Homotopes of simple Lie algebras

Question

Let $\mathfrak{g}$ be a complex simple Lie algebra with bracket $[x,y]$. For which $z\in \mathfrak{g}$ does the formula $$ \mu(x,y)=ad (z)([x,y])=[z,[x,y]] $$ define another Lie bracket on the same vector space ? For $\mathfrak{g}=\mathfrak{sl}(2,\mathbb{C})$ this holds for every $z$. Explicit computation seems to show that for $\mathfrak{g}=\mathfrak{sl}(n,\mathbb{C})$ with $n\ge 3$ only $z=0$ is possible. Does this hold for all simple Lie algebras of rank at least $2$, and is there a proof somewhere ?
In the literature, often the Jacobi identity for $\mu(x,y)=[z,[x,y]]$ is studied for all $z$. Then it is known that only $\mathfrak{sl}(2,\mathbb{C})$ is possible. Another reference are simple Hom-Lie algebras, but this is different. For nonassociative algebras a new multiplication $x\circ_{z} y$ on the same vector space induced by an element $z$ is called a homotope.

What is known for simple Lie algebras ?

EdiT: I saw that $[x,y]_R:=[R(x),y]+[x,R(y)]$ is a Lie bracket iff $R$ is a classical $R$-matrix. For $R=ad(z)$ we have $[x,y]_R=[z,[x,y]]$. So the question is, for which $z$ the map $R=ad(z)$ is a classical $R$-matrix of a simple Lie algebra.

Answer 1

In the paper Derivation Double Lie Algebras the following result is proved:

Theorem $3.2$: Let $\mathfrak{g}$ be a simple Lie algebra of rank $r\ge 2$ over an algebraically closed field $K$ of characteristic zero, and $z\in \mathfrak{g}$. Suppose that $R={\rm ad}(z)$ is a classical $R$-matrix. Then $z=0$ and $R=0$.

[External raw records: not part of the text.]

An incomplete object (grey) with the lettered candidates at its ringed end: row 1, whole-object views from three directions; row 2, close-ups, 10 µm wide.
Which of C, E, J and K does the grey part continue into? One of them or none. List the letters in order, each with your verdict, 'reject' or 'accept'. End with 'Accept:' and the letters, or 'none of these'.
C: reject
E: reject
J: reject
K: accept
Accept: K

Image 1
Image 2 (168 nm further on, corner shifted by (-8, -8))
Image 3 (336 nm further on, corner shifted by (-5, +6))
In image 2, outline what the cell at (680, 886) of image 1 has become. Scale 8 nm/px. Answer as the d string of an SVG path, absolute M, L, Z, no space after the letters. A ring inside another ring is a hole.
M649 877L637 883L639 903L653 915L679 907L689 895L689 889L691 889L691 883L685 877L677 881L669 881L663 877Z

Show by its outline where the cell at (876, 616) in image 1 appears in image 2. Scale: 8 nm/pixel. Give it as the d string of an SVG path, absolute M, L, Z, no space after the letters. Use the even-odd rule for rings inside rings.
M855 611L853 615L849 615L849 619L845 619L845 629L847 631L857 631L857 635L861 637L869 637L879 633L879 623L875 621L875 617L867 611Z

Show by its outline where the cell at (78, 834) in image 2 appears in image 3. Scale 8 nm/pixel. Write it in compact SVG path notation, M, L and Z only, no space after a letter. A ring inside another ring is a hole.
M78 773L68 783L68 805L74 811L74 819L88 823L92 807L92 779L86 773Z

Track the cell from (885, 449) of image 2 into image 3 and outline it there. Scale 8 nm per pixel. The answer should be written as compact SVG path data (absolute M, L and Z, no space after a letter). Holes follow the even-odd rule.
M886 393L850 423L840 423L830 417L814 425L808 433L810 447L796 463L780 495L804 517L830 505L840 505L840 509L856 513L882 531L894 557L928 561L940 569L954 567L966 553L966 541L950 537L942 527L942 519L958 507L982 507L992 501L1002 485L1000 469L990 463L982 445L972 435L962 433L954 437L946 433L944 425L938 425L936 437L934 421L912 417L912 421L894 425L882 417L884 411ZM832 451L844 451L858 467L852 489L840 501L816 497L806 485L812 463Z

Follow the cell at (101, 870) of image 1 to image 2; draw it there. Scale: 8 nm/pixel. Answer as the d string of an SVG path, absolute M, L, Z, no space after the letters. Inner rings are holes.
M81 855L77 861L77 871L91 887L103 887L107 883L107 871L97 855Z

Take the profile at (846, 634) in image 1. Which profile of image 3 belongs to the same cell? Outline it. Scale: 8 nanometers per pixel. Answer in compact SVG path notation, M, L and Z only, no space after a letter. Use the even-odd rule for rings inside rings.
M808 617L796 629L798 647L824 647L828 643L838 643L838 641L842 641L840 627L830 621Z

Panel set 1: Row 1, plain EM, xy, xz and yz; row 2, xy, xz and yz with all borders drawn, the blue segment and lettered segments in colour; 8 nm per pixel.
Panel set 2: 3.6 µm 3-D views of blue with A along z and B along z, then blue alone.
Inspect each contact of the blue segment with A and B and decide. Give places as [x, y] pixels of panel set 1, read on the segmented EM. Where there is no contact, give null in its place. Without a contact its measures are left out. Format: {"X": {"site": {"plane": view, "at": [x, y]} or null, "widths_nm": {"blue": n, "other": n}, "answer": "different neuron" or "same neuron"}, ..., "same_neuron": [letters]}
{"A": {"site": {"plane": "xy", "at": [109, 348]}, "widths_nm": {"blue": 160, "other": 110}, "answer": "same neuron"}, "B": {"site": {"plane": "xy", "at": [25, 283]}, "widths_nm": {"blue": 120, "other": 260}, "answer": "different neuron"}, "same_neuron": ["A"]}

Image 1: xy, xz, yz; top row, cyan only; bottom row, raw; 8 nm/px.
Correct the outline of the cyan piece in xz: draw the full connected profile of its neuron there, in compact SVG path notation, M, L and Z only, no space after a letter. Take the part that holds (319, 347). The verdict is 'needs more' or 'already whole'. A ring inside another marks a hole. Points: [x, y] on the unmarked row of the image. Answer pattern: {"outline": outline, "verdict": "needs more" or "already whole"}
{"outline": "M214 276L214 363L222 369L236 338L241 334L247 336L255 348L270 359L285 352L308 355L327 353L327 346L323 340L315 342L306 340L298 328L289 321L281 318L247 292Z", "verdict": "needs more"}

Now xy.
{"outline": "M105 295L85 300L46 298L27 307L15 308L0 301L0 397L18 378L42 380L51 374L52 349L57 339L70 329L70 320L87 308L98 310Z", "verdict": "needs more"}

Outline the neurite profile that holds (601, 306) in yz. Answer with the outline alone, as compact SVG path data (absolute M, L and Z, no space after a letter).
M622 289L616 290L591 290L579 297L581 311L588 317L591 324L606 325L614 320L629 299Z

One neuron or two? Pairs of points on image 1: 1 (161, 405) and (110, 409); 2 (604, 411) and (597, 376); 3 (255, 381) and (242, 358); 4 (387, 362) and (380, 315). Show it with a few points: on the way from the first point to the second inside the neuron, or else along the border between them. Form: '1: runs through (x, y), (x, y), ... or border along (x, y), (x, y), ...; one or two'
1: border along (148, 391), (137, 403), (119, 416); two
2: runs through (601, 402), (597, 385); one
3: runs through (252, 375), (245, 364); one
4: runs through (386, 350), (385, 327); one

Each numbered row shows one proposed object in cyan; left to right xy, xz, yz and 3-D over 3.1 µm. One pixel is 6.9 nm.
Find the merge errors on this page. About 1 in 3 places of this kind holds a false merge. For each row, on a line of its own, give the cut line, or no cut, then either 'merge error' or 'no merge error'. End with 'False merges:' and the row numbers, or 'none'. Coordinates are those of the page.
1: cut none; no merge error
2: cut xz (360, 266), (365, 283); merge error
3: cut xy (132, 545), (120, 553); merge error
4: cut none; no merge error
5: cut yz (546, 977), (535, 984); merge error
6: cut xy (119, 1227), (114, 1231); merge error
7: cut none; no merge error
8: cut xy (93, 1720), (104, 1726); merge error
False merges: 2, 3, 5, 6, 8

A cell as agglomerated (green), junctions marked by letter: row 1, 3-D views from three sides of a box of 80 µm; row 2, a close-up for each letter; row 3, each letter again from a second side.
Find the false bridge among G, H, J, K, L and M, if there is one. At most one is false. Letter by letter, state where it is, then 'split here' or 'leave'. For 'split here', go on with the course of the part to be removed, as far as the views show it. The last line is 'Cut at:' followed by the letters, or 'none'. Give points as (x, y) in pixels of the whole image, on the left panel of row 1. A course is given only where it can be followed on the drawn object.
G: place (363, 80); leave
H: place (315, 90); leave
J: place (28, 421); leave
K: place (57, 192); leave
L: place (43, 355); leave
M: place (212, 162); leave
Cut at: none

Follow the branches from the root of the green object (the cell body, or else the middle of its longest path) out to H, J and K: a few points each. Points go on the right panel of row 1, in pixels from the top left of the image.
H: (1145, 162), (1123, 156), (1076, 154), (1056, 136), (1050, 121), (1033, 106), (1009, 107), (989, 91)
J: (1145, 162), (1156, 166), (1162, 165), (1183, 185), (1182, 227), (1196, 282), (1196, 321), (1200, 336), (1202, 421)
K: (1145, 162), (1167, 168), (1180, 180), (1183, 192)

The proof uses the Jordan-Chevalley decomposition for $z=n+s$, the Jacobson-Morozov theorem, arguments concerning roots and algebraic group actions etc. This gives $s=0$ and ${\rm ad}(z)^3=0$, and finally $z=0$. For the case of rank $1$ we have the following result:

Proposition $3.1$: Let $\mathfrak{g}=\mathfrak{sl}(2,\mathbb{C})$. Then $R={\rm ad}(z)$ is a classical $R$-matrix for all $z\in \mathfrak{g}$. The Lie algebra $\mathfrak{g}_R$ is isomorphic to $\mathfrak{r}_{3,1}(\mathbb{C})$ for all $z\neq 0$.

Here $\mathfrak{r}_{3,1}(\mathbb{C})$ is the $3$-dimensional solvable Lie algebra given by $[e_1,e_2]=e_2$ and $[e_1,e_3]=e_3$, and $\mathfrak{g}_R$ has bracket $[x,y]_R=[z,[x,y]]$.